Global Investment Company Exane turned to the Numerical Algorithms Group (NAG) to provide expert optimization solvers to calibrate parametric arbitrage-free volatility surfaces. Exane specialize in three finance areas: Cash Equities, Derivatives and Asset Management, and it was within the Equity Derivatives function that Exane benefitted from using NAG’s superior optimization solvers.

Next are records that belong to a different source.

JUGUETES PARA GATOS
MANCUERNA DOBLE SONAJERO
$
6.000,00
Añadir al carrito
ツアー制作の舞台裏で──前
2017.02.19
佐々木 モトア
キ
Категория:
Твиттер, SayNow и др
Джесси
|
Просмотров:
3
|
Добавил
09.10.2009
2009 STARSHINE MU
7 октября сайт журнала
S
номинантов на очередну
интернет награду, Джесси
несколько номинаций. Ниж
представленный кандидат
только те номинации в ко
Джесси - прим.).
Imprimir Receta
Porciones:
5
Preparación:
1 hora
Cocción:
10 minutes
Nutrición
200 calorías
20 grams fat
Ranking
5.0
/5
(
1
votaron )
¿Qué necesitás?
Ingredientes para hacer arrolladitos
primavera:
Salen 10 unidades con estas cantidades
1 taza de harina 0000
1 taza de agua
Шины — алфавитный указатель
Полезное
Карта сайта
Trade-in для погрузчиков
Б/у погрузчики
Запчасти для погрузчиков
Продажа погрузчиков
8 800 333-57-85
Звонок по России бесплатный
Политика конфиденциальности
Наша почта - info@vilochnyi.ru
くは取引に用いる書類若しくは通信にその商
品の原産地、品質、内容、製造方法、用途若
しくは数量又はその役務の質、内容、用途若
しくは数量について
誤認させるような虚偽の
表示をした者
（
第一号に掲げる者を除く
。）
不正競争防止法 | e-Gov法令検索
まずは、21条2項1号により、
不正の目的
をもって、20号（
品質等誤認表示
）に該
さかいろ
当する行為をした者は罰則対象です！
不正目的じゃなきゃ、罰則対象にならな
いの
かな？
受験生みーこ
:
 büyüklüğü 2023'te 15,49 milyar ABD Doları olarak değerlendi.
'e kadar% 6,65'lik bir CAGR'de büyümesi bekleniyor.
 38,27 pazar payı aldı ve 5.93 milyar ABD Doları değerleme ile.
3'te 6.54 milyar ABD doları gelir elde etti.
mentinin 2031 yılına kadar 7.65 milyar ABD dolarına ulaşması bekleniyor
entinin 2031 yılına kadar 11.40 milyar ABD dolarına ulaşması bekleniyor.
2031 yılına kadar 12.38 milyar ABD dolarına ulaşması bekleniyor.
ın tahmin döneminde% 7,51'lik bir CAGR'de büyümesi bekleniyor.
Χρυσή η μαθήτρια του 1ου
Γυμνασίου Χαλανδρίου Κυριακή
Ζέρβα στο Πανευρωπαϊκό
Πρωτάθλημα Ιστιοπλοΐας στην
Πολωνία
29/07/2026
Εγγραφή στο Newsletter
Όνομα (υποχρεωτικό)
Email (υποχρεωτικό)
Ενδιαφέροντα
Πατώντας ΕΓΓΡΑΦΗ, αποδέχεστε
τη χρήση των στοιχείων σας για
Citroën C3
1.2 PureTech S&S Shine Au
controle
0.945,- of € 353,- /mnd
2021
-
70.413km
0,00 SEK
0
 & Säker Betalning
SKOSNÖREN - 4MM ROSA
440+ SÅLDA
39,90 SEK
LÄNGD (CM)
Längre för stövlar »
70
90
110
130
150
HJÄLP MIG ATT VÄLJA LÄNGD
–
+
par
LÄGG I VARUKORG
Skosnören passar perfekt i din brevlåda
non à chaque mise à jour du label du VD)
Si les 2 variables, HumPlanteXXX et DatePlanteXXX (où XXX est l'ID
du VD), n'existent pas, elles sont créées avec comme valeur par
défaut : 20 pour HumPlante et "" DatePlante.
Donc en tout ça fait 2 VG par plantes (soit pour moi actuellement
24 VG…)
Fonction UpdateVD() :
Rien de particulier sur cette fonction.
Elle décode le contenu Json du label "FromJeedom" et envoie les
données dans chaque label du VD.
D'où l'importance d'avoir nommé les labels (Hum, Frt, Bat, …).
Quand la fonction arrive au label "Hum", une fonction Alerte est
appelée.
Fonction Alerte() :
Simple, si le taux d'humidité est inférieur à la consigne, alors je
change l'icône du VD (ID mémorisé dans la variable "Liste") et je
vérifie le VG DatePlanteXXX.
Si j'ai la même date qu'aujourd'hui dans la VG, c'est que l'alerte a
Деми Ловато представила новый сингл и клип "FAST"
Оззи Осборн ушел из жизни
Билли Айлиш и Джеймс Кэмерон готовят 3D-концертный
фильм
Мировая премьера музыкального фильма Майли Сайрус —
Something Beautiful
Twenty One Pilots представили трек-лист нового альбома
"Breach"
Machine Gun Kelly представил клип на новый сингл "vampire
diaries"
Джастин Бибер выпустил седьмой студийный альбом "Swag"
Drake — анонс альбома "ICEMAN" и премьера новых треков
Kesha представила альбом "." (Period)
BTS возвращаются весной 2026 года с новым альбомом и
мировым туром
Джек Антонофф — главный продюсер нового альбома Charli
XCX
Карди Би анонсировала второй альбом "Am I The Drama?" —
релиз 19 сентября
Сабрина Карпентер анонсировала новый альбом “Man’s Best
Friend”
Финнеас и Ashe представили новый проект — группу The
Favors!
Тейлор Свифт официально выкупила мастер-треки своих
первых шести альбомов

The Exane Quant Team for Equity Derivatives needed to quickly, efficiently and, on a continuous basis, solve a constrained nonlinear least squares optimization problem with approximately 50 parameters, 100 linear constraints and 100 nonlinear constraints.
Having previously used the NAG Library routines in other applications, Exane team members selected NAG Library optimization routines and conducted an extensive test phase, including pitching them against other numerical libraries and several open source routines. During the testing phase NAG experts helped the Exane team achieve a proof of concept, overcoming the initial complexity challenges. At the end of the evaluation NAG was chosen to supply their solvers for a host of reasons including the extensive algorithmic coverage found in the NAG Library. The Library offers numerous algorithms for the same class of problems which means the user can choose exactly the right solver for the problem. Other benefits which made NAG the first choice were:
- NAG’s highly skilled and experienced technical staff being on hand to help solve convergence issues.
- The intelligent monitoring possibilities in the NAG Library, including verbose loggings which helped in development.
- Full reproducibility and robustness across platforms (x32 and x64).
Speaking of the NAG Library, Christian Marzolin, Head of the Quant Team for Equity Derivatives at Exane said, “After more than one year in production, the NAG Library has given us full satisfaction in terms of performance and reliability. With the reactivity of the technical support team we have been able to progressively improve the quality of our results. I strongly recommend others to try it out.”